I sub e Greenpeace a difesa del mare

Parte il progetto DES, una collaborazione tra i sub e Greenpeace per monitorare e difendere i nostri fondali.Roma, 21 maggio 2008 — Greenpeace, DAN (Divers Alert Network) e NASE lanciano il progetto DES (Divers Environmental Survey). Una collaborazione tra ambientalismo e subacquea per rendere i sub protagonisti consapevoli della difesa del mare. Tutti i sub sono invitati a monitorare gli aspetti della sicurezza delle immersioni e le condizioni dei fondali. Dalla presenza di mucillagini, rifiuti, torbidità dell'acqua alla stato delle specie e dei popolamenti.

Il DES coniuga l'impegno del DAN nella prevenzione degli incidenti subacquei e nell'assistenza ai sub con le attività di Greenpeace a difesa del mare. E' un progetto cui, tra le associazioni della subacquea, per prima aderisce NASE, ma che è aperto a chiunque voglia collaborare. Si tratta di osservazioni semplici, che ogni sub è in grado di effettuare.

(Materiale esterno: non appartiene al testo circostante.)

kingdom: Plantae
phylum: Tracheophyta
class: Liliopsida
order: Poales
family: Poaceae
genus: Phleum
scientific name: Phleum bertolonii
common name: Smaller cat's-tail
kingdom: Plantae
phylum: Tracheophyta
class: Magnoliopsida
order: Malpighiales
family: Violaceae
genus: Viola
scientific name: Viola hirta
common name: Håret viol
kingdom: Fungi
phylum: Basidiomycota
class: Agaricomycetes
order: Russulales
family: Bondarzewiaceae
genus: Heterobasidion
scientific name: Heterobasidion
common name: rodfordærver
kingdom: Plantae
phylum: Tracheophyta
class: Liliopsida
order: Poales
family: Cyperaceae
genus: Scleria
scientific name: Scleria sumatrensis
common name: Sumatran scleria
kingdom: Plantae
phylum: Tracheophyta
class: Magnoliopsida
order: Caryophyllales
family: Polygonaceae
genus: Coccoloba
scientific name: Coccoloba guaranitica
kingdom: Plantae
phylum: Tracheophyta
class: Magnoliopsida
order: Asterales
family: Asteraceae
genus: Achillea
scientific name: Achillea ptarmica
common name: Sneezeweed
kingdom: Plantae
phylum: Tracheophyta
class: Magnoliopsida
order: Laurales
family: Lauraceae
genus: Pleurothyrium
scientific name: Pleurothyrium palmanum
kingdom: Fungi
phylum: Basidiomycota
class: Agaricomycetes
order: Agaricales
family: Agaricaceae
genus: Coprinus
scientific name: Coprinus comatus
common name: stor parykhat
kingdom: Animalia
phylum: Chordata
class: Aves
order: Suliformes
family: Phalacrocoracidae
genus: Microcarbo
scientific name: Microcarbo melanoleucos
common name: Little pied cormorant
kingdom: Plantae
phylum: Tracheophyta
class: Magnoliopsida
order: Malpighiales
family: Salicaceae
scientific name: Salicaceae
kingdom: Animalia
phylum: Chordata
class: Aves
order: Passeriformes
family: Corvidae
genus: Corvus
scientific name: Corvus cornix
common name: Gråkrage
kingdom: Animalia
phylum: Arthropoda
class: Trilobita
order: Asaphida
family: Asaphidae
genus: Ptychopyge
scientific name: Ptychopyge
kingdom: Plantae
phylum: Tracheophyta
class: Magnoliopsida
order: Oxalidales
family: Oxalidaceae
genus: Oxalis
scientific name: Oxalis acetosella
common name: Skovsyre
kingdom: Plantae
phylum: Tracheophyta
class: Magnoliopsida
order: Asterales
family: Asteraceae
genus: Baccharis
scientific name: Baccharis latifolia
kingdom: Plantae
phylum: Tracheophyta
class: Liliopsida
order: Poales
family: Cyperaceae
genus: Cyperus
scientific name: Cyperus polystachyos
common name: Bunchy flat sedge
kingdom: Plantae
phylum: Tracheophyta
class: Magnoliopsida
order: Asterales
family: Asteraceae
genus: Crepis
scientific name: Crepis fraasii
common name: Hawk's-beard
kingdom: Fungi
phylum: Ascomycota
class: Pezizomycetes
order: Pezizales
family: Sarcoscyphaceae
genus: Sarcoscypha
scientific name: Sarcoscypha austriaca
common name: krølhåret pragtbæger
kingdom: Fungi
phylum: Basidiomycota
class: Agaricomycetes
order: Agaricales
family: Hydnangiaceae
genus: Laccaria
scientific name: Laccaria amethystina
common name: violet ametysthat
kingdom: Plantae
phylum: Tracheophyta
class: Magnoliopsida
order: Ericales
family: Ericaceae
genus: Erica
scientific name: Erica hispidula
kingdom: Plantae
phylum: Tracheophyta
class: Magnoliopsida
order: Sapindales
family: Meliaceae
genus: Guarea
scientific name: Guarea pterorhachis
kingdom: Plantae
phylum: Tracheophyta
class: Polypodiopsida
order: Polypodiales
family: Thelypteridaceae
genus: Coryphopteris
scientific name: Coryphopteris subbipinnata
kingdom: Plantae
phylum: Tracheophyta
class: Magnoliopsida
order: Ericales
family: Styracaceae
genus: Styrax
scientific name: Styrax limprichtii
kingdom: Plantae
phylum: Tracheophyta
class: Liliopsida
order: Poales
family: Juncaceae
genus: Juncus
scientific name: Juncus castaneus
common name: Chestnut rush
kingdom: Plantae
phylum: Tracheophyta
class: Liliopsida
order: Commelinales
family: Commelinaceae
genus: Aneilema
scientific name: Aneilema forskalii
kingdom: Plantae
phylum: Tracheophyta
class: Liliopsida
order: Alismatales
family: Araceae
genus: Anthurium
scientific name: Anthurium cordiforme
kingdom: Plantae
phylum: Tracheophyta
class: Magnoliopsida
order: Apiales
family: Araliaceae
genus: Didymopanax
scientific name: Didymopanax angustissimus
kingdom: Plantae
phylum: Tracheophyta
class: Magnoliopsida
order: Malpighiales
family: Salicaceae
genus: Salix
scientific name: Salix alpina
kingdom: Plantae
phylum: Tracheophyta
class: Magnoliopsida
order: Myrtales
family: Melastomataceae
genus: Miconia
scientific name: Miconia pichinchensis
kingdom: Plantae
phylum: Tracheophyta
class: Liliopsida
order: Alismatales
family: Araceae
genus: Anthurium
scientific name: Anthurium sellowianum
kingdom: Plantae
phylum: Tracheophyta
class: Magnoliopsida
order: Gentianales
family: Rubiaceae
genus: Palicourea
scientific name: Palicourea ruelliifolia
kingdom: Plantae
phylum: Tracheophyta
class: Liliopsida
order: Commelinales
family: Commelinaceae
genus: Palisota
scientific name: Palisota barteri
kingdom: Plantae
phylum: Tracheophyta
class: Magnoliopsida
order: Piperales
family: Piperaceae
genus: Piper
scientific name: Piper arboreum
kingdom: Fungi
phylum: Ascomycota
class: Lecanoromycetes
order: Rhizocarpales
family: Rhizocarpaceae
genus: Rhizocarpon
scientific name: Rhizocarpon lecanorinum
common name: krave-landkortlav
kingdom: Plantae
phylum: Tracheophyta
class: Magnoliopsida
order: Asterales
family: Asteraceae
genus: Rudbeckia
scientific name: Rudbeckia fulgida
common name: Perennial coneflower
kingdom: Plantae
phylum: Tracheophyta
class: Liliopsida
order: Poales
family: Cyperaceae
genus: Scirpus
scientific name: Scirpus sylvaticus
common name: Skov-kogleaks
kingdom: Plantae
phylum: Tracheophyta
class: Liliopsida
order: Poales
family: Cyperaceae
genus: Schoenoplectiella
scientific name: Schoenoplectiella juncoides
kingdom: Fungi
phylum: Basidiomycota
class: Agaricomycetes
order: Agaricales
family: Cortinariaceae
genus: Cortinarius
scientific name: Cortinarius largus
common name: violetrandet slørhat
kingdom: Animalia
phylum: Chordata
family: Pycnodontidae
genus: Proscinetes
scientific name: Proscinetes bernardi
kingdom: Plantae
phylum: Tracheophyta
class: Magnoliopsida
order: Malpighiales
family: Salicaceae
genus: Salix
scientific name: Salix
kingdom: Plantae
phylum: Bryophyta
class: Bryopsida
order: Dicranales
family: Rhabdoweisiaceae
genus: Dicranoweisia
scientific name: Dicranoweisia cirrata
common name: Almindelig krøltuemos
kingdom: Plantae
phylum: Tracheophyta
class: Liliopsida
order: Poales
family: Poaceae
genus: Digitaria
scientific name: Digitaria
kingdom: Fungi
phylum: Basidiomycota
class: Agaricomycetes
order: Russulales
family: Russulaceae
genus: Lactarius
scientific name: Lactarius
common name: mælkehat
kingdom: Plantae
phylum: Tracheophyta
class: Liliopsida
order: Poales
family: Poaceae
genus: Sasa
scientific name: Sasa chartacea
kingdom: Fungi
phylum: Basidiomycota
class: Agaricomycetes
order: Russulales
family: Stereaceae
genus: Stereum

Le specie da monitorare sono quelle tipiche dei nostri fondali: cernia, corvina, dentice, sarago, posidonia, Caulerpa racemosa (un'alga tropicale invasiva), Pinna nobilis (il bivalve gigante del Mediterraneo) e gorgonie.

Il DES si basa sul sistema informatico messo a punto dal DAN per la raccolta di informazioni finalizzata alla sicurezza delle immersioni: i dati delle immersioni saranno raccolti attraverso un software dedicato. Le "schede di immersione" potranno essere realizzate su carta o su supporto informatico, con la possibilità di inviare foto a conferma dei dati rilevati.

I dati raccolti saranno usati per produrre un rapporto sintetico sulla qualità dell'ambiente sottomarino. Singole osservazioni particolarmente importanti potranno essere utilizzate da Greenpeace come spunto per successivi approfondimenti.

Per il DES, la NASE ha messo a disposizione i suoi 150 centri in Italia: 2500 istruttori, 7000 nuovi subacquei l'anno e 30.000 subacquei certificati negli anni. L'obiettivo della NASE è coinvolgere nel progetto tutte le sue strutture per contribuire alla ricerca e al rispetto dell'ambiente. NASE collaborerà con Greenpeace anche per un monitoraggio dei fondali delle Aree Marine Protette.

I sub non possono limitarsi a essere solo spettatori del continuo degrado del Mediterraneo.